#### Aufgabenstellung
Geben Sie aus dem Artikel über Max Hartung den Abschnitt beginnend mit "Hartung, der viermalige" und endend mit "er große Spuren." wieder und ersetzen Sie darin "Planche" durch "Fechtbahn".

---------- Textauszug ----------

Sportpolitik

Hartung hört auf: "Athleten Deutschland" vor Umbruch

von Hajo Seppelt und Jörg Mebus

Max Hartung hat den Verein "Athleten Deutschland" zu einer einflussreichen sportpolitischen Institution geformt. Nun hört er nach Olympia nicht nur als Säbelfechter, sondern auch als Sportfunktionär auf.

Der Abschied vom Leistungssport traf den Säbelfechter Max Hartung noch mal mitten ins Herz. Nach seinem letzten Gefecht in Tokio flossen auch ein paar Tränen. Das fast zeitgleiche Ende der sportpolitischen Laufbahn ist für Hartung dagegen vergleichsweise nüchterne Kopfsache. "Athleten Deutschland hat in den letzten Jahren unheimlich viel Kraft und Energie gekostet", sagte Hartung im ARD-Interview: "Das Ding muss jetzt auch ohne mich laufen. Das wird einiges an Loslassen erfordern, aber ich bin zuversichtlich, dass das gelingen wird."

Hartung, der viermalige Säbel-Europameister, hatte in Tokio seine Laufbahn bei seinen dritten Olympischen Spielen mit einem leidenschaftlichen Gefecht um Bronze beendet - trotz einer Aufholjagd hatte es gegen Ungarn nur zu Rang vier gereicht. Nicht nur auf der Planche, sondern auch auf dem sportpolitischen Parkett hinterlässt er große Spuren.

"Herausragendes" Signal

2017 war er federführend an der Gründung von "Athleten Deutschland" beteiligt, als Präsident formte er den Verein zu einer der einflussreichsten Sportlervertretungen weltweit. 1.300 Mitglieder zählt der Verein mittlerweile - eine stolze Zahl angesichts der Tatsache, dass ausschließlich Bundeskaderathleten beitreten dürfen. In der Geschäftsstelle in Berlin-Charlottenburg arbeiten unter der Führung von Ex-Basketball-Nationalspieler Johannes Herber fünf weitere hauptamtliche Mitarbeiter. Die Finanzierung durch Steuergelder steht nach einer turbulenten Anfangszeit auf festen Beinen, auch weil der Respekt aus der Politik für Hartung und Co. riesig ist.

---------- Bereitgestellte Daten ----------

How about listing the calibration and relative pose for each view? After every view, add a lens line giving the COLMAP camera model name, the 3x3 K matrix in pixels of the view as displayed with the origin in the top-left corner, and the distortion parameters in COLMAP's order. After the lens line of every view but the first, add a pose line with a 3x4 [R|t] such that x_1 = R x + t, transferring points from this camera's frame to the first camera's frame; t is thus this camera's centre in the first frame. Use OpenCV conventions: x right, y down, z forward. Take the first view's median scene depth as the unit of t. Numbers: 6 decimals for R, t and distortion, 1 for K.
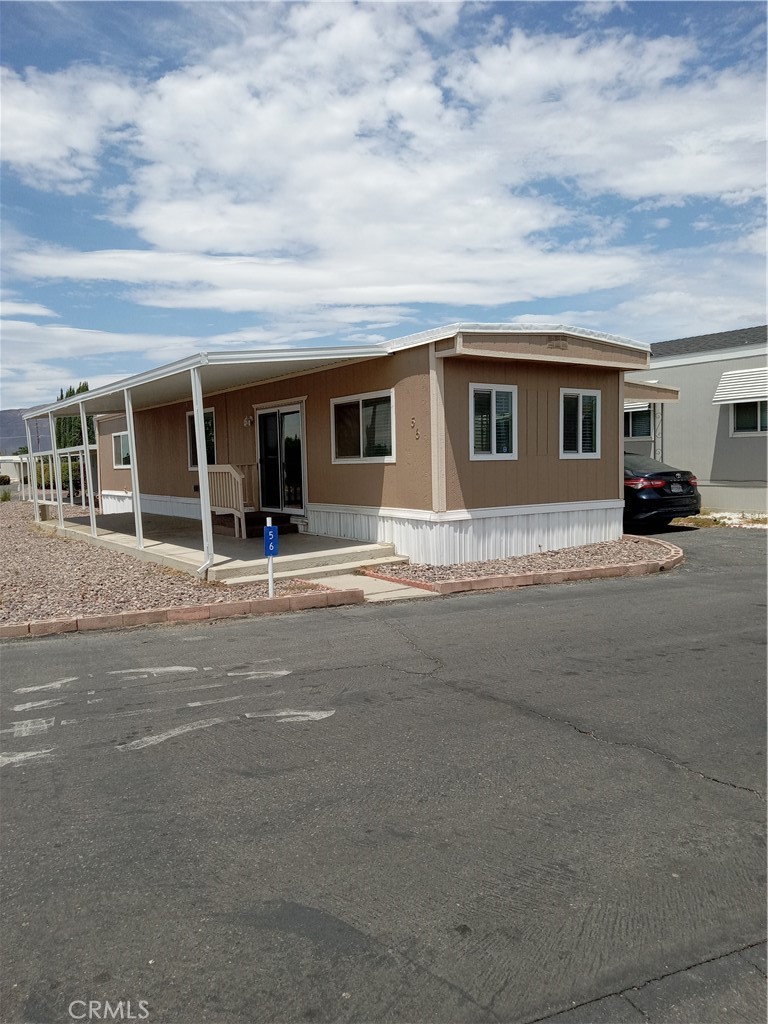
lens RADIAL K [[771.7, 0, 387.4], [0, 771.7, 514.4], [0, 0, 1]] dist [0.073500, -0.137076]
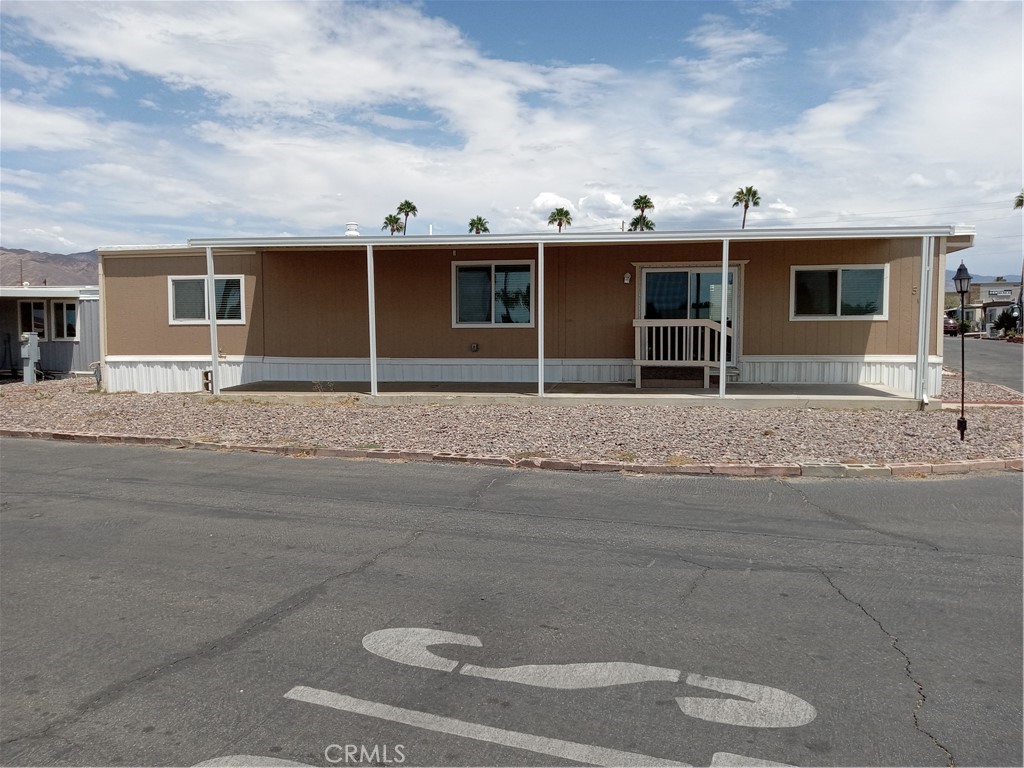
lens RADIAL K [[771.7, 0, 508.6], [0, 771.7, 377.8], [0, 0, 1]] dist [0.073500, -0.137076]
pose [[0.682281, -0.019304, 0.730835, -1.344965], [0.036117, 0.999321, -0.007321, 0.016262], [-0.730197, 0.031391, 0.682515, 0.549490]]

----------
---------- Bereitgestellte Daten ----------

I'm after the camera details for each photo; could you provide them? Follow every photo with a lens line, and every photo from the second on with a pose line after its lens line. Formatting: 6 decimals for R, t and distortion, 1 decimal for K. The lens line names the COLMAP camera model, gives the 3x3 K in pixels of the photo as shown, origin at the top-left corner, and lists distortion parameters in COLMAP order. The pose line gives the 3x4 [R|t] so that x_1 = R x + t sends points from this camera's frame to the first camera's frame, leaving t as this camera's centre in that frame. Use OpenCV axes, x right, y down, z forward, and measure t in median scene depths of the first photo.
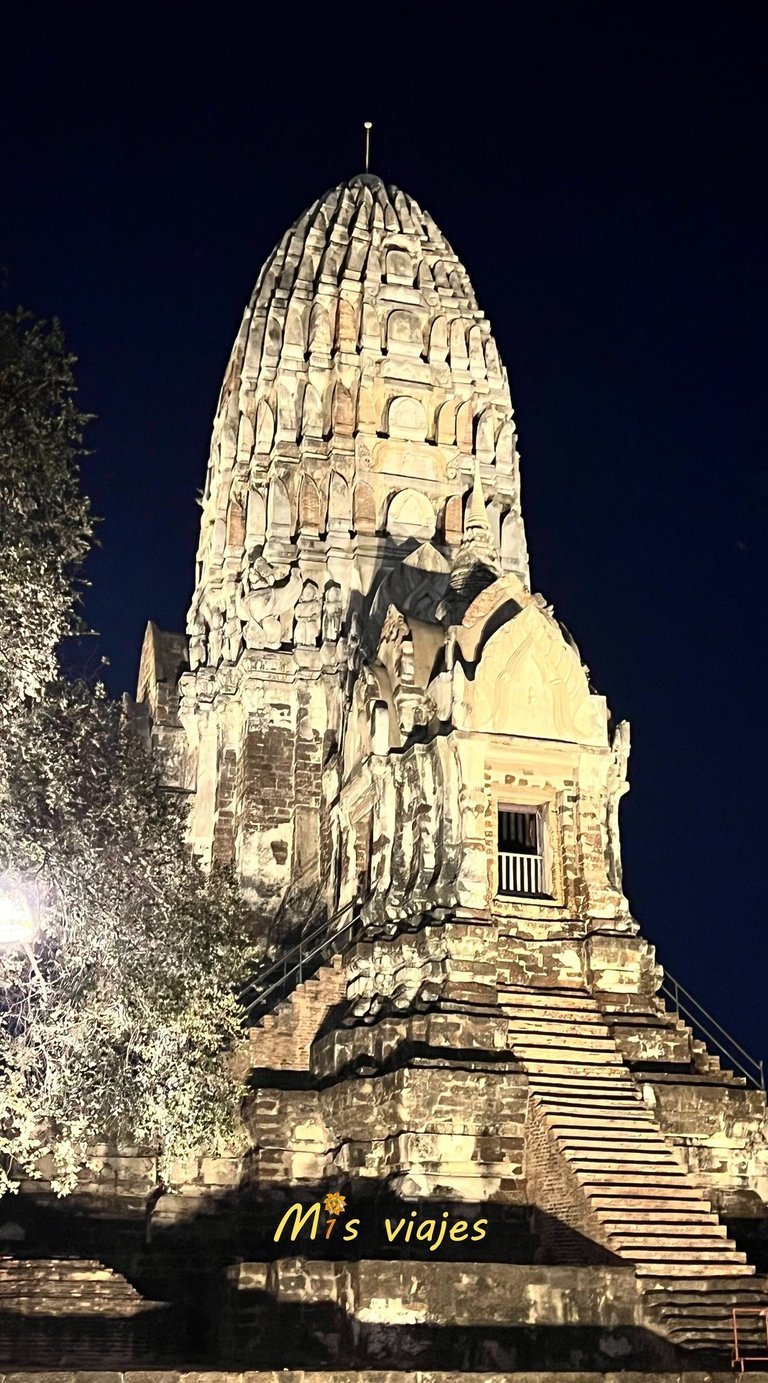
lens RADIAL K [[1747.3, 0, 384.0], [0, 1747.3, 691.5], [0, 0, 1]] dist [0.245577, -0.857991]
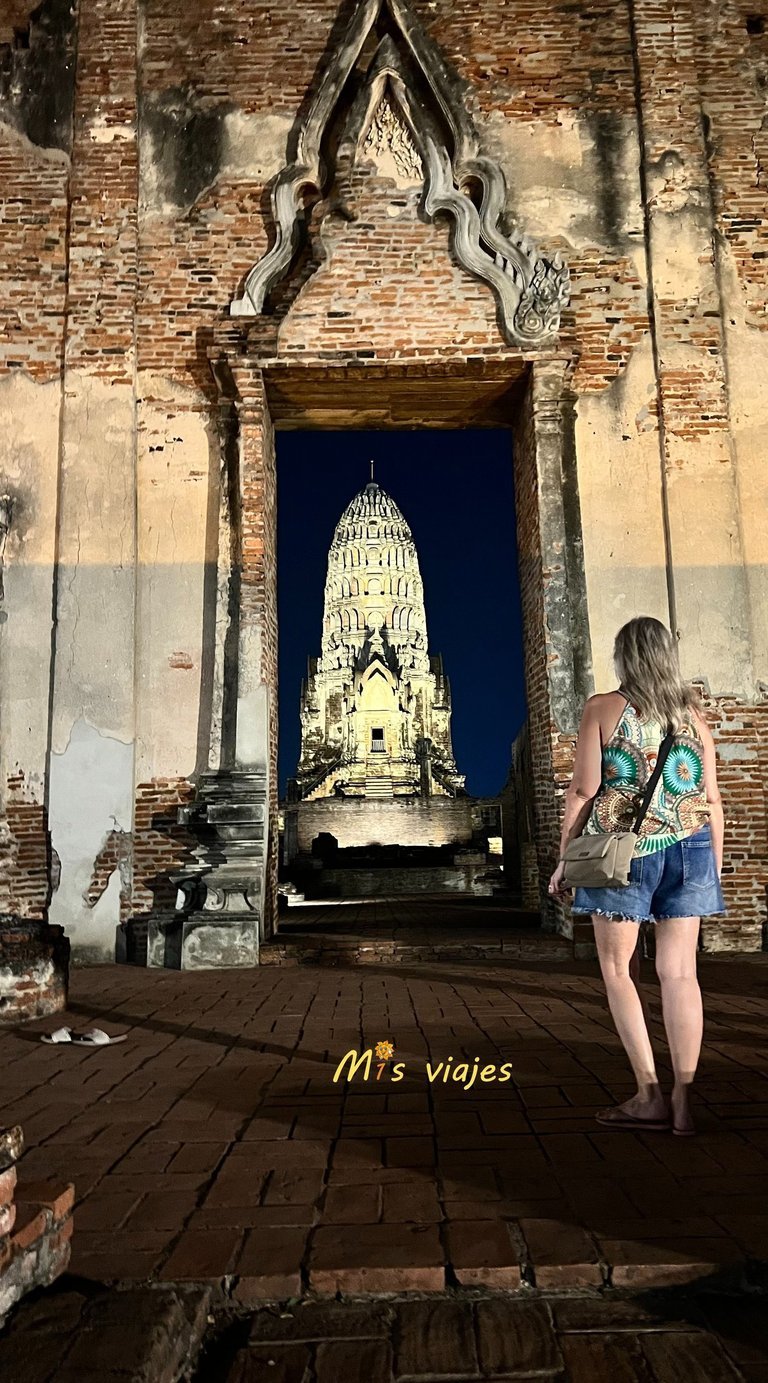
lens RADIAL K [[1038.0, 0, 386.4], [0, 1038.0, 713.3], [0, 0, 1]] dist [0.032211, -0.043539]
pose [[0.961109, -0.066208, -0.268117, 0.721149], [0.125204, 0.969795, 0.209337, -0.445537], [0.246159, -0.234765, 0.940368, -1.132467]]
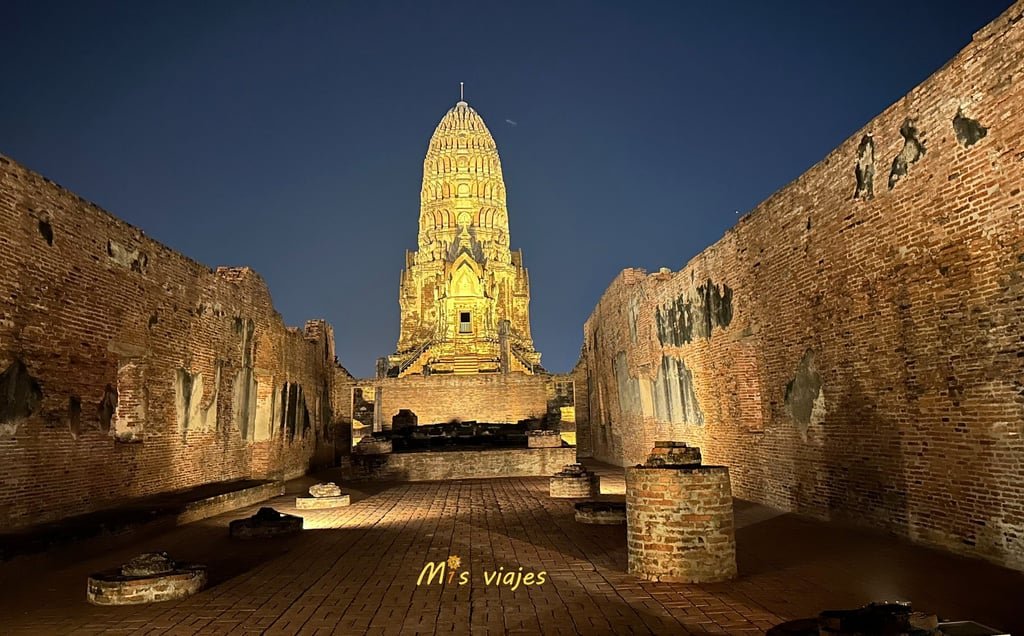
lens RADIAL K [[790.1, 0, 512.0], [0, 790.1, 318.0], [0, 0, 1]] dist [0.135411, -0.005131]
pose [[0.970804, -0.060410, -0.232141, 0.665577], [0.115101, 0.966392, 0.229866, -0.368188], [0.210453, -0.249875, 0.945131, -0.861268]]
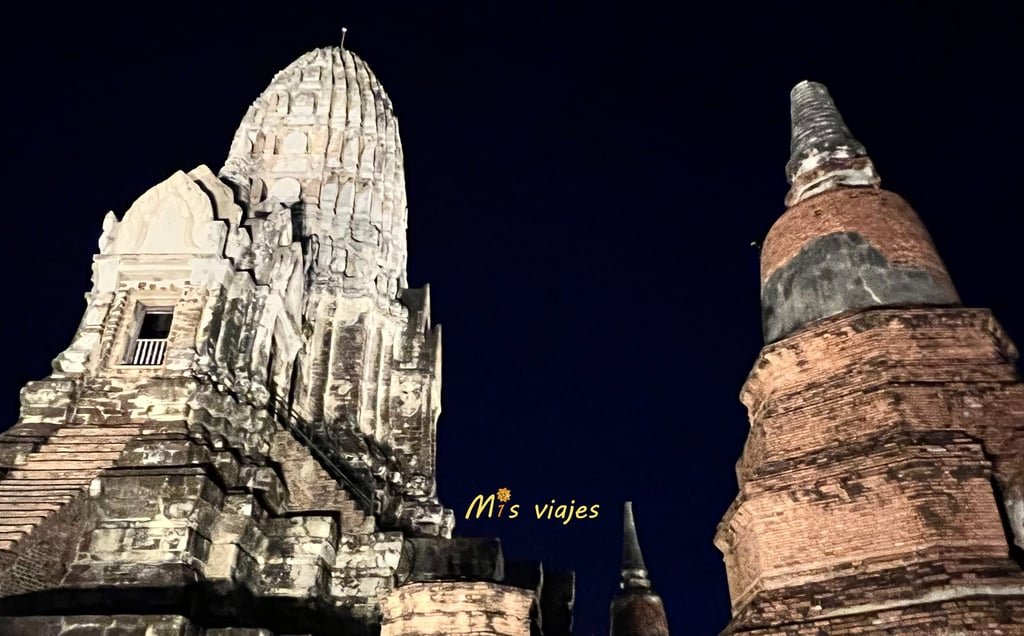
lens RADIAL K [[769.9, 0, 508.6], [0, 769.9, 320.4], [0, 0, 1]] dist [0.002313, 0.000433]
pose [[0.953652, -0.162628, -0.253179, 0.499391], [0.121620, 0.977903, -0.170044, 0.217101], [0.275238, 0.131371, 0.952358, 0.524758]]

----------

#### Ihre Antwort
Hartung, der viermalige Säbel-Europameister, hatte in Tokio seine Laufbahn bei seinen dritten Olympischen Spielen mit einem leidenschaftlichen Gefecht um Bronze beendet - trotz einer Aufholjagd hatte es gegen Ungarn nur zu Rang vier gereicht. Nicht nur auf der Fechtbahn, sondern auch auf dem sportpolitischen Parkett hinterlässt er große Spuren.